Locally speaking, Francis said security and business risk concerns are now seen as the biggest barriers for organisations seeking to benefit from digital transformation.
“IDC expects this to remain a top area of focus for the foreseeable future,” Francis added. “But it is important to remember: security is never about the technology. It is an organisational mindset.”
The criteria for security expertise in the channel follows the release of the IDC Security Heatmap, which reveals the challenges that Kiwi organisations face when investing in security.
Specifically, top roadblocks centre around budget plans; investment intent, and sentiment around overall engagement with security service providers.
“The fast pace of technological disruption is necessitating a tremendous amount of work across all levels of New Zealand organisations to manage the accompanying security risks,” Francis added.
“Two years ago, New Zealand organisations were focused on security at the perimeter, and end-point connections. Now there is a much greater understanding that security must be embedded within all technology deployments and solutions, right from the concept stage.
“There is also much greater awareness that employees can provide one of the most significant security vulnerabilities to an organisation."
As outlined by Francis, within the mobility threat landscape 70 per cent of the threats can be traced back to user related factors: uninformed and malicious users, unsecured devices and unsecured applications.
Specifically, almost a quarter of New Zealand organisations have experienced downtime due to human error, with 19 per cent experiencing downtime due to data security breaches within the last year.

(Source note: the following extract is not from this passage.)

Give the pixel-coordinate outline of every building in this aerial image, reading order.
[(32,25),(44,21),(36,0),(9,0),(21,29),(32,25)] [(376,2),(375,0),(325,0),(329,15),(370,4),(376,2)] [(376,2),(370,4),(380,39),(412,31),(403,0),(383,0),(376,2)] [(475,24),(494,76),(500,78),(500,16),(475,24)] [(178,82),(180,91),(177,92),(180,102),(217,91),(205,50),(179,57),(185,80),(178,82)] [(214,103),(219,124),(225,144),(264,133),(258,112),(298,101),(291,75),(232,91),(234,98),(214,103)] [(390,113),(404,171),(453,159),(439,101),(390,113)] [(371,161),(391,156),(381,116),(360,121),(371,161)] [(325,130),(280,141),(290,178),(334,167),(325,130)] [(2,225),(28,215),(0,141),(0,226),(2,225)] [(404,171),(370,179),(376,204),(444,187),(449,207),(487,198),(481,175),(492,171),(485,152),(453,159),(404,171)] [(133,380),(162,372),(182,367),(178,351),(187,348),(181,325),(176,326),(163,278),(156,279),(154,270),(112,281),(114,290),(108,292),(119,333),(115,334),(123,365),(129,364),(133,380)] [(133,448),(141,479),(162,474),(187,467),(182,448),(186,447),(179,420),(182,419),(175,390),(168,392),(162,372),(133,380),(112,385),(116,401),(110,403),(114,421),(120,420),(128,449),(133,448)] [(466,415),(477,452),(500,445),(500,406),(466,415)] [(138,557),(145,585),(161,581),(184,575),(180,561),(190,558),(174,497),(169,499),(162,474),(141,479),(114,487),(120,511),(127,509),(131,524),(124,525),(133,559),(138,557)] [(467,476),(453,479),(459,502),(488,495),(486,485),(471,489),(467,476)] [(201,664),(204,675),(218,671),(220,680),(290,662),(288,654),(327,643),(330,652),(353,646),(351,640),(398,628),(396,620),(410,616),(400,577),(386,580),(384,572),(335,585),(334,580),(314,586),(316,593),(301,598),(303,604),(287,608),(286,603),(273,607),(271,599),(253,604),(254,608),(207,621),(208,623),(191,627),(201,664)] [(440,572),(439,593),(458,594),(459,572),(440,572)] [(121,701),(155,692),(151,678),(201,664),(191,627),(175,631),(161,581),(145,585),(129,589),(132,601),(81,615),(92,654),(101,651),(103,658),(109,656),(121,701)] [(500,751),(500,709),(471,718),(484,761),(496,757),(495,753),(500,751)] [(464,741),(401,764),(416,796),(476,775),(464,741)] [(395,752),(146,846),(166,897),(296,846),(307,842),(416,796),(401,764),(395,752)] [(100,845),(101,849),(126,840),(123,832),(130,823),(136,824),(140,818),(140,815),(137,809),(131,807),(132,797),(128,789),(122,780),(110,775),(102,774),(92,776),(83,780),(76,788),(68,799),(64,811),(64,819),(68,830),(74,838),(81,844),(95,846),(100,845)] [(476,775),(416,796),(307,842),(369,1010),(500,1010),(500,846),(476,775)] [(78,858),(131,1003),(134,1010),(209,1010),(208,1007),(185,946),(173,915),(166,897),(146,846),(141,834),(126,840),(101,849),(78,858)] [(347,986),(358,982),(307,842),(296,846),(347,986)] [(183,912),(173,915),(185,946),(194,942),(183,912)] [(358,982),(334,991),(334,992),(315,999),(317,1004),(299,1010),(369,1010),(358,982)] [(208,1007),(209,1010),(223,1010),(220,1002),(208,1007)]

As a result, 65 per cent of local businesses prefer to partly or entirely outsource security services, and over a third (37 per cent) are planning to renew or expand existing engagements, to ensure relevance in the next 12-24 months.
Of note to the channel, 28 per cent of businesses are increasing security services budgets in 2018, but nine per cent are decreasing spend in parallel.
While network and content security continue to be the most outsourced security elements, the biggest growth will be driven by app security testing and mitigation of denial of service (DDoS) type of attacks as organisations aim to address the security threats to the organisation.